The Ruby collection recounts many of the experiences of the Native American tribes of the Pacific Northwest and the Oglala Lakota people of South Dakota. Dr. Robert H. Ruby's research occurred between 1953 and 2010. Tribal histories include the Cayuse, Chinook, Columbia, Nespelem, Oglala Sioux, Sanpoil, Spokane, Stillaguamish, Umatilla, Walla Walla, Wanapam peoples, and their relations with settlers and the federal government. Individual tribal leaders researched include Moses, Esther Ross, Skolaskin, John Slocum, and Smohalla. Special subjects researched include dreamer-prophetic practices, the Indian Shaker Church, and tribal-federal relations. This collection encompasses the historical work of Dr. Ruby (1921-2013), physician/surgeon from Moses Lake, WA. He fulfilled a medical obligation to the government as the Chief Medical Officer on the Pine Ridge Indian Reservation, Pine Ridge, South Dakota (1953-1954). This stay piqued his interest in American Indian history and led to a second career as a self-taught historian and ethnographer. This hidden collection is a compilation of research materials written or collected and used by Dr. Ruby in the course of his historical research and writing. In 1955, Dr. Ruby entered private practice in Moses Lake, Washington. He continued his research and writing ethnography and history in his spare time. After retiring from the practice of medicine, Dr. Ruby remained an active historian and writer, completing his portion of editing a third edition of Guide to the Indian Tribes of the Pacific Northwest, shortly before his death in 2013. Much of the material contained in the Ruby Papers cannot be found elsewhere and is invaluable from a researcher's standpoint. While the geographic scope focuses primarily on the Northwest, the essence of the material is valuable from an overall historical perspective of American Indian history. The relevance of the collection extends well beyond the Northwest.
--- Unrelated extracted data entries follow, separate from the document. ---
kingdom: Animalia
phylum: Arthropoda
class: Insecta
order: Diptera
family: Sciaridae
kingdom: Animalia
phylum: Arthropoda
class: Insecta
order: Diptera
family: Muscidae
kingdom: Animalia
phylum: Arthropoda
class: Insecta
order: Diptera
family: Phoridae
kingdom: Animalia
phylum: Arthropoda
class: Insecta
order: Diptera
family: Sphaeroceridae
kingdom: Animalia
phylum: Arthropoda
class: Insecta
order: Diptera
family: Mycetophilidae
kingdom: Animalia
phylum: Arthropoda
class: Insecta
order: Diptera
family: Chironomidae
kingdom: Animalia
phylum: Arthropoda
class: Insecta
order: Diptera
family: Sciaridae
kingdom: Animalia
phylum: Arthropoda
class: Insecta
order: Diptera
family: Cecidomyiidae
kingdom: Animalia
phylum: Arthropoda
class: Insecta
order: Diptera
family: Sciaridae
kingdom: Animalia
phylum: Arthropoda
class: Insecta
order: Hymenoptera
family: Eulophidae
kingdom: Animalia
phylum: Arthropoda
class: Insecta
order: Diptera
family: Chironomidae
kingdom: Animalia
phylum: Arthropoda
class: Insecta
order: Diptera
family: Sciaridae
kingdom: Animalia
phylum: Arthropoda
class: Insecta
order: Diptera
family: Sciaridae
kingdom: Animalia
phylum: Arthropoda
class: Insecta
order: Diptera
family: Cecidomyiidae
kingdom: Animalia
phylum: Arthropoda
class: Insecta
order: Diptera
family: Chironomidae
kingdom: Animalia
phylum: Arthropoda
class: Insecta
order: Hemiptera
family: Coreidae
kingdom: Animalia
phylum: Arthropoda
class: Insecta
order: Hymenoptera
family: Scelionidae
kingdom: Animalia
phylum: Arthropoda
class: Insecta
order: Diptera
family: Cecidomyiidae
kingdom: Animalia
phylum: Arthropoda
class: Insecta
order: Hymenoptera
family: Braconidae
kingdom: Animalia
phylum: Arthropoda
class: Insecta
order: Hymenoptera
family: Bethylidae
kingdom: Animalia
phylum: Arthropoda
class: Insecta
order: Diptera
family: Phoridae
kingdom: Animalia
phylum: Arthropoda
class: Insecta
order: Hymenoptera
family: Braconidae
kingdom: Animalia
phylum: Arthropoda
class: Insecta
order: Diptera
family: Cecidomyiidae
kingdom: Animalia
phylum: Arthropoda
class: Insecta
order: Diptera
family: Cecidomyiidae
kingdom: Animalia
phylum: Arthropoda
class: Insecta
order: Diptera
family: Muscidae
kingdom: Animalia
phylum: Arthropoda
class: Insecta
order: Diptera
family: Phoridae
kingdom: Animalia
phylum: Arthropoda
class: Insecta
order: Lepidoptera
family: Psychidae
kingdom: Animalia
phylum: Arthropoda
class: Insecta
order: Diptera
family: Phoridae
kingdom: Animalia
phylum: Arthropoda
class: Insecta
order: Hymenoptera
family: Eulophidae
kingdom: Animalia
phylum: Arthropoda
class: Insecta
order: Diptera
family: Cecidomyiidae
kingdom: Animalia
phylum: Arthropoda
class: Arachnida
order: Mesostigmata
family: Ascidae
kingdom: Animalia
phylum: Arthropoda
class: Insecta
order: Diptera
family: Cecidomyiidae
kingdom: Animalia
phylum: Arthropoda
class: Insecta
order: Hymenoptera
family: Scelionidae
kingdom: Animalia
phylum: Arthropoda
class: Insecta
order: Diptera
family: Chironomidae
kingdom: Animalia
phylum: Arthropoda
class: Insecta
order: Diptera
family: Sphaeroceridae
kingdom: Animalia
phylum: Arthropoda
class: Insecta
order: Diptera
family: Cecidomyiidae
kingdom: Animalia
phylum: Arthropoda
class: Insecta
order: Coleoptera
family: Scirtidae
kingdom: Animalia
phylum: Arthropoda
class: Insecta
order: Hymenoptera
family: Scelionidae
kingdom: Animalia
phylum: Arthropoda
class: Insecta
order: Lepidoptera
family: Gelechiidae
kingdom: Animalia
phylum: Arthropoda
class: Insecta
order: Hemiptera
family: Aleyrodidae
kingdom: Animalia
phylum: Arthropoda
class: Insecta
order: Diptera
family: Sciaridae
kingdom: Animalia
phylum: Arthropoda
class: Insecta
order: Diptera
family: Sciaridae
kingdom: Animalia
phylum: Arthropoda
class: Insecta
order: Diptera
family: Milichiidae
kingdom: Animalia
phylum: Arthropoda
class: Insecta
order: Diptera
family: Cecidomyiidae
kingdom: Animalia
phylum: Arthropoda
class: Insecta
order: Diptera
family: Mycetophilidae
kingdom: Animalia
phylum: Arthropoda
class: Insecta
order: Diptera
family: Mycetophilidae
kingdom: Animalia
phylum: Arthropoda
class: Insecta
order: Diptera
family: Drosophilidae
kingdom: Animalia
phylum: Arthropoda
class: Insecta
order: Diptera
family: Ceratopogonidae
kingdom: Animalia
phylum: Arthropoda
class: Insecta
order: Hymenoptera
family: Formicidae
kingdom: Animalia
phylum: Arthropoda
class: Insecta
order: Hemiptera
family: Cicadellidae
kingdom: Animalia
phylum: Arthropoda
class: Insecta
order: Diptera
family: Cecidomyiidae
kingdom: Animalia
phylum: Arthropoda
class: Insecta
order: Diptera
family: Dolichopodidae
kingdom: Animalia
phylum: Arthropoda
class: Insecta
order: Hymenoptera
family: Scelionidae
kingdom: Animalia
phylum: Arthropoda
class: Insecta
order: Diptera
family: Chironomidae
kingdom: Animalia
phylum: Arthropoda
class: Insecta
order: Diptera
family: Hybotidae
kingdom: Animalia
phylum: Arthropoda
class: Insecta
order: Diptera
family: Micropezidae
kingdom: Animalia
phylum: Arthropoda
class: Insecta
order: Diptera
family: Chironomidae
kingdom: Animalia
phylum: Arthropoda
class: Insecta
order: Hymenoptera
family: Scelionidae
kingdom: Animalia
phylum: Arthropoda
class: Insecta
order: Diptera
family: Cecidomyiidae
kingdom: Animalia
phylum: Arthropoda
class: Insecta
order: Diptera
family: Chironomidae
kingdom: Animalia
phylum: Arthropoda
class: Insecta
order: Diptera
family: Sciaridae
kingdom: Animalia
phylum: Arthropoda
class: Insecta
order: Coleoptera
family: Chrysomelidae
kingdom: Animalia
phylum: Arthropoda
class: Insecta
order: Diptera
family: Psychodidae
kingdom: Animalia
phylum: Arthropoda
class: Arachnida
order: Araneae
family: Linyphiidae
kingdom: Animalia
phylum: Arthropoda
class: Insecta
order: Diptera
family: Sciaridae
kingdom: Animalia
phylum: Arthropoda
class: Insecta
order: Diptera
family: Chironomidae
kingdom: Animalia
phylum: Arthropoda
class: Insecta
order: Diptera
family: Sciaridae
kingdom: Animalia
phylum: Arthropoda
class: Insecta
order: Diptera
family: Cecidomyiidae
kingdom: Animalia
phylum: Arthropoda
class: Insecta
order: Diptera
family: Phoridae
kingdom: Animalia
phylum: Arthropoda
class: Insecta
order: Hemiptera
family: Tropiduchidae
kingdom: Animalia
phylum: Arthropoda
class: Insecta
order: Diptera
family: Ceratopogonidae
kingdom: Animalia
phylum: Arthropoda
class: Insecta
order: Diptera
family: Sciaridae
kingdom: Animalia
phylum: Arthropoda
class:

EWU Libraries propose to digitize the hidden Dr. Robert H. Ruby collection, a body of work detailing observations of Pacific Northwest Native Americans (1953-2010). This collection has special significance for several reasons. Dr. Ruby conducted studies and observations during a time and in a region that was largely untouched by other researchers. Secondly, Ruby recorded oral histories and elements of a rapidly changing indigenous culture. Subjects of his studies were often fading elders with life experiences on ancestral lands and oral traditions reflecting life prior to reservation settlement. Ruby's unique observations fill gaps in the historical record for the Plateau people, a largely underrepresented population when compared to other indigenous peoples. This unique collection will be invaluable, particularly if made digitally accessible to researchers. While the geographic scope focuses primarily on the Northwest, the essence of the material provides an exclusive, historical perspective of American Indian history with widespread relevance.
Eastern Washington University
1950 - 2010
The geographic scope primarily focuses on the Pacific Northwest (British Columbia, Washington, Oregon, Idaho, and California) with some material relating to South Dakota. While much of the collection relates to tribal history of the overall region the content is extremely relevant to the national historical perspective of American Indian history.